En la habitación del hospital, Johana sostenía la mano de su abuelo sin moverse, sentada junto a la cama. No tenía nada de sueño.
Desde que se casó con Ariel, casi todo su tiempo y energía se los había dedicado a él y al trabajo.
Ni siquiera solía regresar mucho tiempo a casa para cenar con su abuelo.
Al pensarlo, una punzada de culpa le atravesó el pecho.
Después de todo, él la había criado.
Acariciando la mano de su abuelo, la apoyó suavemente en su mejilla y murmuró para sí:
—Cristóbal, tienes que ponerte bien, tienes que quedarte conmigo muchos años más. Prometo que de ahora en adelante voy a estar contigo.
Apenas terminó de hablar, la puerta de la habitación se abrió.
Johana, alertada por el sonido, levantó la vista.
Pensó que sería Néstor, pero en realidad era Ariel.
Sorprendida, se quedó mirándolo y preguntó:
—¿Por qué volviste?
Ariel no contestó. Solo dejó la bolsa con la comida que traía sobre la mesa y se acercó sin prisas.
Johana lo miró, notando cómo Ariel tenía las manos en los bolsillos, los ojos sin emoción alguna, observándola en silencio. Bajó la voz y le dijo:
—Mi abuelo ya está dormido.
—Ajá —respondió Ariel con desinterés.
No explicó por qué había vuelto, y Johana tampoco le preguntó más. Simplemente giró el rostro para seguir contemplando el sueño tranquilo de su abuelo.
Después de observarla un momento, Ariel arrastró la silla a su lado y también se sentó.
La habitación estaba en silencio, iluminada solo por una lámpara de noche.

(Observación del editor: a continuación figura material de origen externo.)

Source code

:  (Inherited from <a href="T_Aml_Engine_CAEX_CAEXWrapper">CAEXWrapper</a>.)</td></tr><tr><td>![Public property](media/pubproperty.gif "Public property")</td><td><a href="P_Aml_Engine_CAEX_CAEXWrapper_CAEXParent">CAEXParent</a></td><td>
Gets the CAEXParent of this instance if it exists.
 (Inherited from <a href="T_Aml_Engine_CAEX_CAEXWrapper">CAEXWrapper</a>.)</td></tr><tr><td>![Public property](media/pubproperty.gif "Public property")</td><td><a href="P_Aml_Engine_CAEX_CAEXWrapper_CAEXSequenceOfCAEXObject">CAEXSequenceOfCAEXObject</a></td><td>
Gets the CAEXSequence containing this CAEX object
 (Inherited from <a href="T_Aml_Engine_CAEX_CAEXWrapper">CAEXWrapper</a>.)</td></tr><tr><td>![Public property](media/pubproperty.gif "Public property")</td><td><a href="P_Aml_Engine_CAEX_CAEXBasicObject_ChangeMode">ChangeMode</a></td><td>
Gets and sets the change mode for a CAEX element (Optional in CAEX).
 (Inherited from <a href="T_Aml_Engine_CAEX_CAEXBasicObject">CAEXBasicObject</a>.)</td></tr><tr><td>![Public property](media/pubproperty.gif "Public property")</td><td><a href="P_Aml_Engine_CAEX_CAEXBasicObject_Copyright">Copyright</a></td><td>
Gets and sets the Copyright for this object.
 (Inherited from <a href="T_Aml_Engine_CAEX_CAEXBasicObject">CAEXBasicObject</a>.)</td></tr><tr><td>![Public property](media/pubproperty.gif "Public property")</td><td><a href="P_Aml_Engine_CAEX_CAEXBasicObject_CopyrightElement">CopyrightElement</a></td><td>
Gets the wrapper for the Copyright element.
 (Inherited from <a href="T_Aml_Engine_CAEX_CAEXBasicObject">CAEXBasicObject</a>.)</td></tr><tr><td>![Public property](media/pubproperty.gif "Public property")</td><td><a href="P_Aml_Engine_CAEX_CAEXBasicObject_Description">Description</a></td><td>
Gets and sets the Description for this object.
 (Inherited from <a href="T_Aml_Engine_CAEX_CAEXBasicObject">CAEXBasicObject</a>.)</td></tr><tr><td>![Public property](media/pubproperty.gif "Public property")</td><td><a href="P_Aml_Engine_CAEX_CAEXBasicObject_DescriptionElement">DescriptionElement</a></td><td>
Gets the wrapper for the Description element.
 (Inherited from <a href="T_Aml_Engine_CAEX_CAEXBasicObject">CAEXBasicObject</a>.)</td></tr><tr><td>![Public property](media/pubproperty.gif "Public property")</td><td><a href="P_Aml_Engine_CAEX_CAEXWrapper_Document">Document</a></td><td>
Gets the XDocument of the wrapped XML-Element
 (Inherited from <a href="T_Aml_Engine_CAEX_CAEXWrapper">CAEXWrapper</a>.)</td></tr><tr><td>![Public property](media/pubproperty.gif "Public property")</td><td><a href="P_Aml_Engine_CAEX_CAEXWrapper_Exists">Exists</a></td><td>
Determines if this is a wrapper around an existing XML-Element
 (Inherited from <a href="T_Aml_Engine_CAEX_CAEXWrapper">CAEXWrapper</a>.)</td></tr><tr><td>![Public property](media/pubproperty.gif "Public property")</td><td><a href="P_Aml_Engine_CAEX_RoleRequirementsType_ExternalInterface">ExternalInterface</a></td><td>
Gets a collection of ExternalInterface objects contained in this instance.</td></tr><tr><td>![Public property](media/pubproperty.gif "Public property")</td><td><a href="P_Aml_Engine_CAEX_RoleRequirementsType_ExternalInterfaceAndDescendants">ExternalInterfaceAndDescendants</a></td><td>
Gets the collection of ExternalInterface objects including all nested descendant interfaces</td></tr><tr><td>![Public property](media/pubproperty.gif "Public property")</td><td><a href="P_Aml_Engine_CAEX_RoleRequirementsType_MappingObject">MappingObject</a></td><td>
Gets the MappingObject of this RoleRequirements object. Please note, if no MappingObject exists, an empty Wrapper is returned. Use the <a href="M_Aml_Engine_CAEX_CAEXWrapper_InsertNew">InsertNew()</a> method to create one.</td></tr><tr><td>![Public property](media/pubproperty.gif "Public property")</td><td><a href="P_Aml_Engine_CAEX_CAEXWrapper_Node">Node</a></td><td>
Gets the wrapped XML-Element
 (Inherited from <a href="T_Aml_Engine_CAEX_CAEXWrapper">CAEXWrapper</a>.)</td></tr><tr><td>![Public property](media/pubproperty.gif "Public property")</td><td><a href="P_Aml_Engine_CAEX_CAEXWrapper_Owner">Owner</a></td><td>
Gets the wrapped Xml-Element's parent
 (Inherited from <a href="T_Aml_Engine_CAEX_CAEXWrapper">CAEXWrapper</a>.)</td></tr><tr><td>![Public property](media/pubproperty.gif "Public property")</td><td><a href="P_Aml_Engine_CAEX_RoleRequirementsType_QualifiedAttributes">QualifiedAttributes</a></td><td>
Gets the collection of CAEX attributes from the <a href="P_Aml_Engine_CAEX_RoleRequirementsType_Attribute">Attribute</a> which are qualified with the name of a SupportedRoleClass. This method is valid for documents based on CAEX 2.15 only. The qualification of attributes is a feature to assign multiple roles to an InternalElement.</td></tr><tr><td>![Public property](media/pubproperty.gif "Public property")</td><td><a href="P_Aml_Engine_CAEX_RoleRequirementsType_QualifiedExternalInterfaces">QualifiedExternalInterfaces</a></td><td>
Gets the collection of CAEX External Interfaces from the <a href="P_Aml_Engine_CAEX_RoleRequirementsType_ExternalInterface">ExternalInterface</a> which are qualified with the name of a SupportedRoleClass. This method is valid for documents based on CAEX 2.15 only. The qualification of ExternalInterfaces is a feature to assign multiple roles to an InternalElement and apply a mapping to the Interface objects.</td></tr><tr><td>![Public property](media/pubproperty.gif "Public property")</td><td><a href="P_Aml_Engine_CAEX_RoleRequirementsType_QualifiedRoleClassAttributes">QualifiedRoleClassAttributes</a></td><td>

Al ver que Johana llevaba días enteros velando a su abuelo, Ariel comentó:
—Ya está dormido, no tiene mucho caso que sigas vigilándolo.
En ese tiempo en el hospital, Johana había adelgazado bastante.
Sin apartar la mirada de su abuelo, y aún sosteniendo su mano, contestó en voz baja:
—Solo me queda él.
A mitad de la frase se detuvo, al notar la mirada distante de Ariel. Lo que iba a decir se le quedó atragantado.
Todavía le importaba esa mirada suya. Todavía, aunque menos, le seguía dando un poco de miedo.
Quizás era porque alguna vez lo había querido tanto, que aunque ya no fuera igual, no podía dejar de preocuparse.
Lo miró de frente un momento. Viendo que mantenía esa actitud tajante de siempre, Johana solo pudo decir:
—Entonces, mejor salgo a comer afuera.
Así, tomaron la comida y se sentaron juntos en la banca del pasillo.
Abriendo la bolsa que Ariel había traído, vio que había tamales dulces, papaya con leche, empanadas de camarón y pastel de tres leches.
Todo se veía delicioso, aunque Johana era alérgica a la papaya y los camarones.
Tomó un trozo de tamal dulce, se lo llevó a la boca, y luego miró a Ariel.
Sonrió y comentó:
—Gracias, Ariel. De verdad aprecio todo lo que has hecho por mi abuelo estos días.